When it comes to ideation and the generation of great ideas, it is a well known fact that quantity beats quality every day of the week. The biggest problem, however, is that quantity does not come easily to most of us. The fear of saying something wrong or presenting an idea that others will not approve of is always present, and to break free of that ball and chain is essential for any team to excel in what they do.

In an article titled “How to tease out great ideas of every member on your team” Lydia Dishman presents a few tips on how to encourage everyone to participate and how to keep the dominant persons in the groups at bay.
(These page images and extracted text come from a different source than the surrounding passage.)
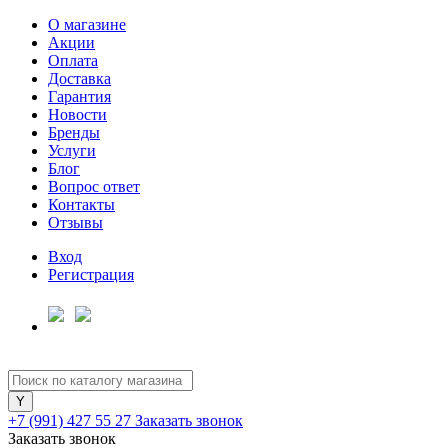
О магазине
Акции
Оплата
Доставка
Гарантия
Новости
Бренды
Услуги
Блог
Вопрос ответ
Контакты
Отзывы
Вход
Регистрация
+7 (991) 427 55 27
Заказать звонок
Заказать звонок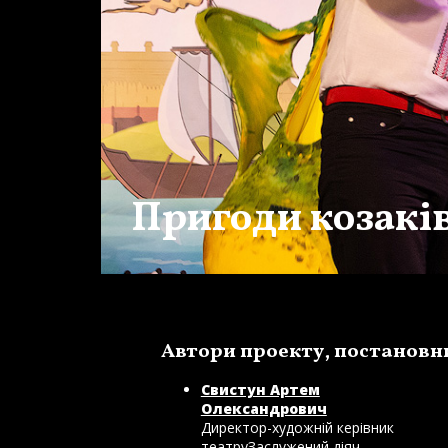
Пригоди козаків
Автори проекту, постановн
Свистун Артем
Олександрович
Директор-художній керівник
театруЗаслужений діяч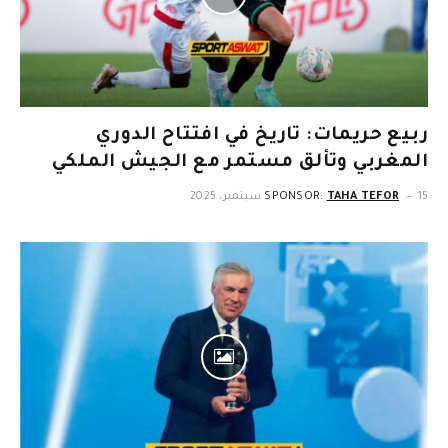
ربيع حريمات: تاريخ في افتتاح الدوري
المغربي وتألق مستمر مع الجيش الملكي
15 سبتمبر، 2025
TAHA TEFOR
SPONSOR: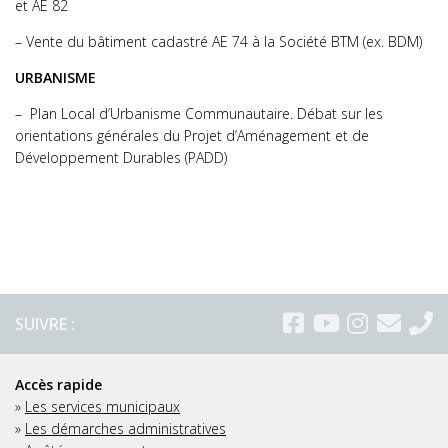
et AE 82
– Vente du bâtiment cadastré AE 74 à la Société BTM (ex. BDM)
URBANISME
– Plan Local d’Urbanisme Communautaire. Débat sur les
orientations générales du Projet d’Aménagement et de
Développement Durables (PADD)
SUIVRE :
Accès rapide
»
Les services municipaux
»
Les démarches administratives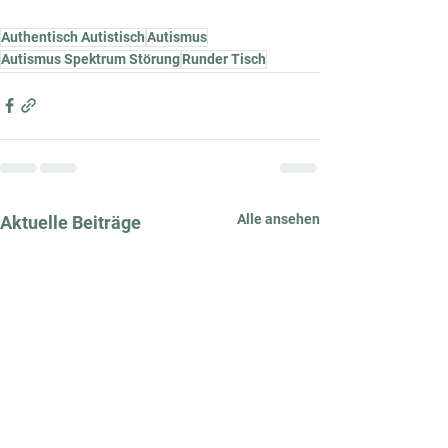
Authentisch Autistisch
Autismus
Autismus Spektrum Störung
Runder Tisch
Alle ansehen
Aktuelle Beiträge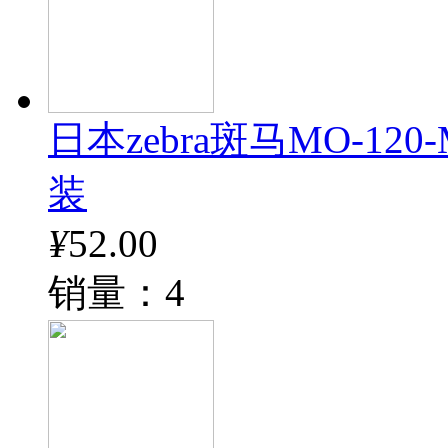
日本zebra斑马MO-12
装
¥
52.00
销量：4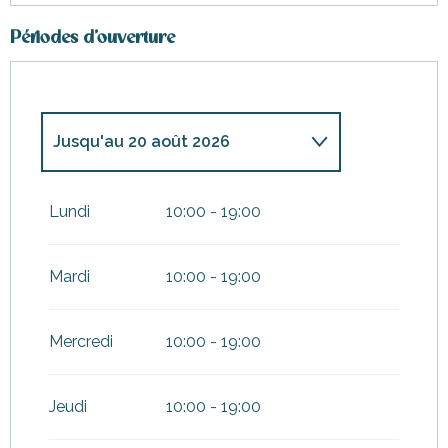
Périodes d'ouverture
Jusqu'au
20 août 2026
Du
11 mai 2026
au
28 mai 2026
Lundi
10:00 - 19:00
Du
1 juin 2026
au
11 juin 2026
Mardi
10:00 - 19:00
Du
15 juin 2026
au
19 juin 2026
Mercredi
10:00 - 19:00
Du
22 juin 2026
au
25 juin 2026
Jeudi
10:00 - 19:00
Du
29 juin 2026
au
1 juillet
2026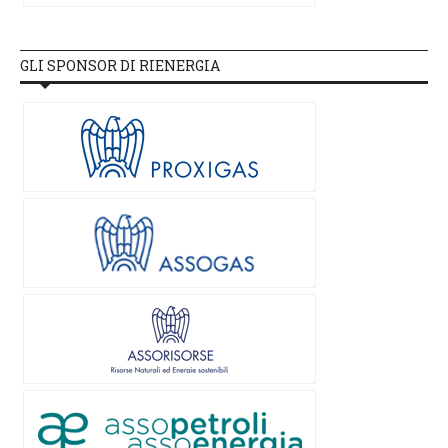
GLI SPONSOR DI RIENERGIA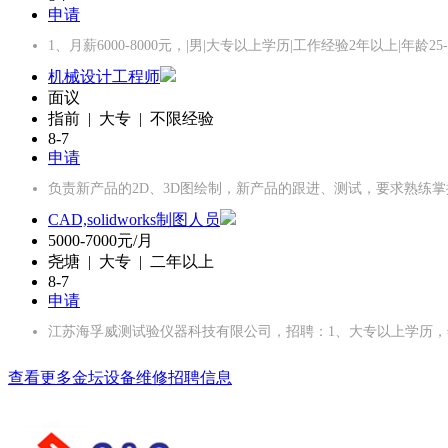
申请
1、月薪6000-8000元，|男|大专以上学历|工作经验2年以上|年龄2
机械设计工程师
面议
指前 | 大专 | 不限经验
8-7
申请
负责新产品的2D、3D图绘制，新产品的跟进、测试，要求熟练掌握
CAD,solidworks制图人员
5000-7000元/月
尧塘 | 大专 | 二年以上
8-7
申请
江苏海孚威测试验仪器科技有限公司，招聘：1、大专以上学历，年龄：
查看更多金坛设备维修招聘信息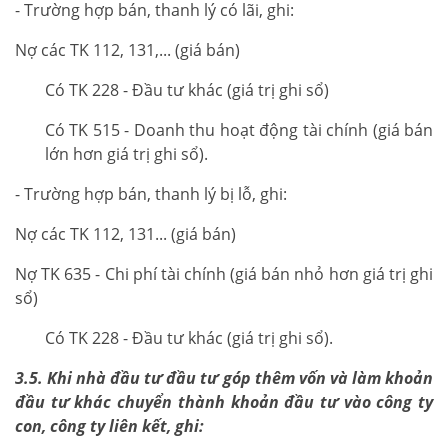
- Trường hợp bán, thanh lý có lãi, ghi:
Nợ các TK 112, 131,... (giá bán)
Có TK 228 - Đầu tư khác (giá trị ghi sổ)
Có TK 515 - Doanh thu hoạt động tài chính (giá bán
lớn hơn giá trị ghi sổ).
- Trường hợp bán, thanh lý bị lỗ, ghi:
Nợ các TK 112, 131... (giá bán)
Nợ TK 635 - Chi phí tài chính (giá bán nhỏ hơn giá trị ghi
sổ)
Có TK 228 - Đầu tư khác (giá trị ghi sổ).
3.5. Khi nhà đầu tư đầu tư góp thêm vốn và làm khoản
đầu tư khác chuyển thành khoản đầu tư vào công ty
con, công ty liên kết, ghi: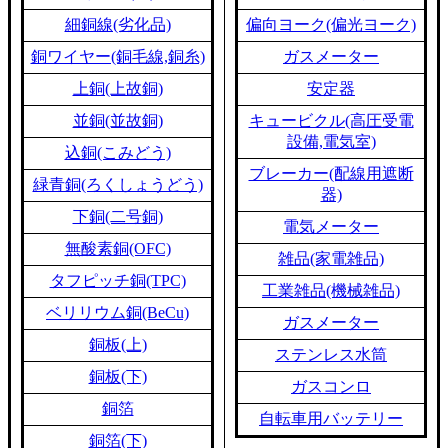
細銅線(劣化品)
偏向ヨーク(偏光ヨーク)
銅ワイヤー(銅毛線,銅糸)
ガスメーター
上銅(上故銅)
安定器
並銅(並故銅)
キュービクル(高圧受電
設備,電気室)
込銅(こみどう)
ブレーカー(配線用遮断
緑青銅(ろくしょうどう)
器)
下銅(二号銅)
電気メーター
無酸素銅(OFC)
雑品(家電雑品)
タフピッチ銅(TPC)
工業雑品(機械雑品)
ベリリウム銅(BeCu)
ガスメーター
銅板(上)
ステンレス水筒
銅板(下)
ガスコンロ
銅箔
自転車用バッテリー
銅箔(下)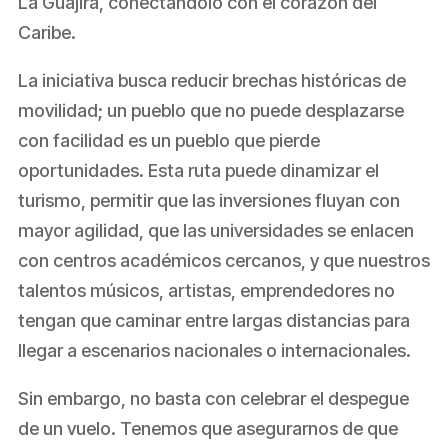
La Guajira, conectándolo con el corazón del
Caribe.
La iniciativa busca reducir brechas históricas de
movilidad; un pueblo que no puede desplazarse
con facilidad es un pueblo que pierde
oportunidades. Esta ruta puede dinamizar el
turismo, permitir que las inversiones fluyan con
mayor agilidad, que las universidades se enlacen
con centros académicos cercanos, y que nuestros
talentos músicos, artistas, emprendedores no
tengan que caminar entre largas distancias para
llegar a escenarios nacionales o internacionales.
Sin embargo, no basta con celebrar el despegue
de un vuelo. Tenemos que asegurarnos de que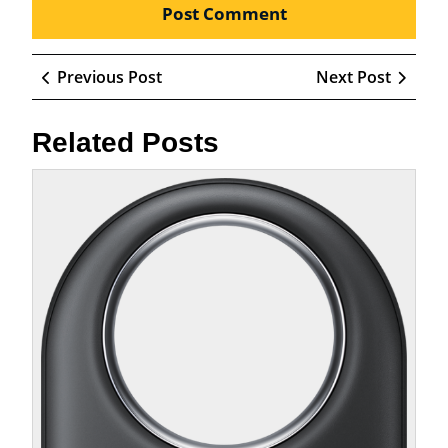
Beitragsnavigation
Previous
Next
Previous Post
Next Post
Post
Post
Related Posts
Die
Zukun
des
verne
Zuhau
mit
Sams
Smart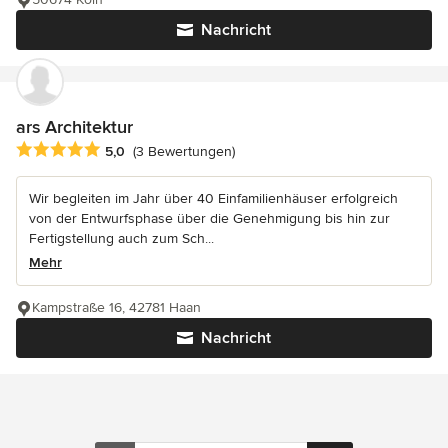
Nachricht
ars Architektur
Durchschnittliche Bewertung: 5 von 5 Sternen
5,0
(3 Bewertungen)
Wir begleiten im Jahr über 40 Einfamilienhäuser erfolgreich
von der Entwurfsphase über die Genehmigung bis hin zur
Fertigstellung auch zum Sch...
Mehr
Kampstraße 16, 42781 Haan
Nachricht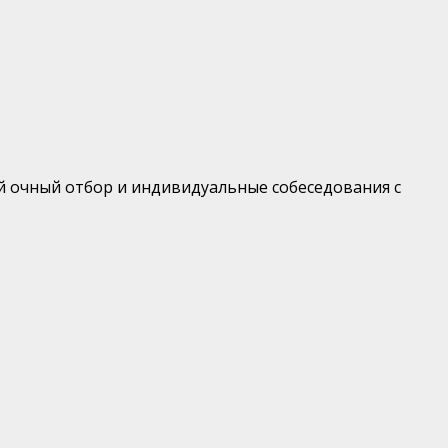
й очный отбор и индивидуальные собеседования с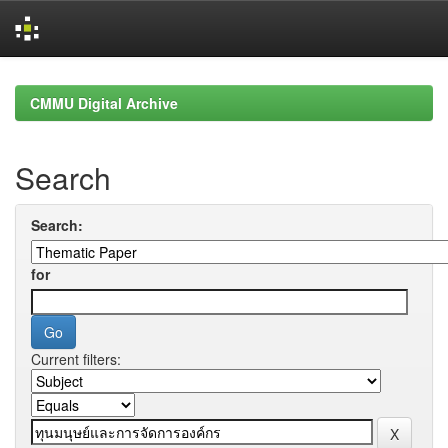
Skip
navigation
CMMU Digital Archive
Search
Search:
for
Current filters: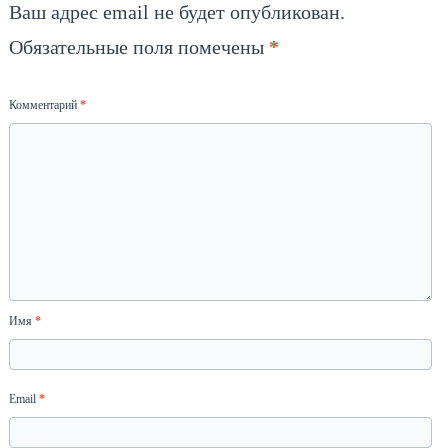
Ваш адрес email не будет опубликован.
Обязательные поля помечены
*
Комментарий
*
Имя
*
Email
*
I personally feel strongly for the tactics suggested in the article, but as alwyas it demands a lot of trust from the team members to engage in an excercise like this. Much to often, the damp blanket of old habits is never lifted from the participants, and instead of participation and creativity, all members feel awkward and wants to crawl out of their skins rather than stay another minute. I know, beacuse I’ve been there more than once.

To increase the chances of reaching creative Nirvana, I suggest the following steps are taken before jumping into the excercise itself.

1. Establish buy-in from all participants.
More often than not on these facilitated creative sessions, the purpose of the exercise is not clear to all attendees – and even if it is, it’s not always that everyone agrees that this purpose is worth while spending their precious time on. So, before starting to seat people, make sure everyone present is interested in contributing and let the ones who are not tend to their business as usual.

2. Do some excersises in divergent thinking
More often than not, the brainy people with great analytic ability are the ones who get the last say in any conversation based solely on their ability to reason. For lateral thinking however, this ability is not always a gift. To start loosening up the brains of the gathered crowd and begin making sure everyone understans that right and wrong is not the name of the game at the moment, present a few divergence tets and see if you can start getting people in the mood.

3. Remind everyone that there is no right and wrong and only one rule: Noone can even as much as hint that something is a better or worse idea than something else.
As stated earlier, this is not an exercise in solving a problem or evaluating or testing ideas. It is just about generating them. And the more ideas there are, the better it is, and the only thing that will keep ideas off the table is peoples’ fear of not having the right ones.

Now you are ready to go about and start generating a bucket full of great (and of course less great!) ideas for later evaluation and prototyping.

Good luck with your ideation session!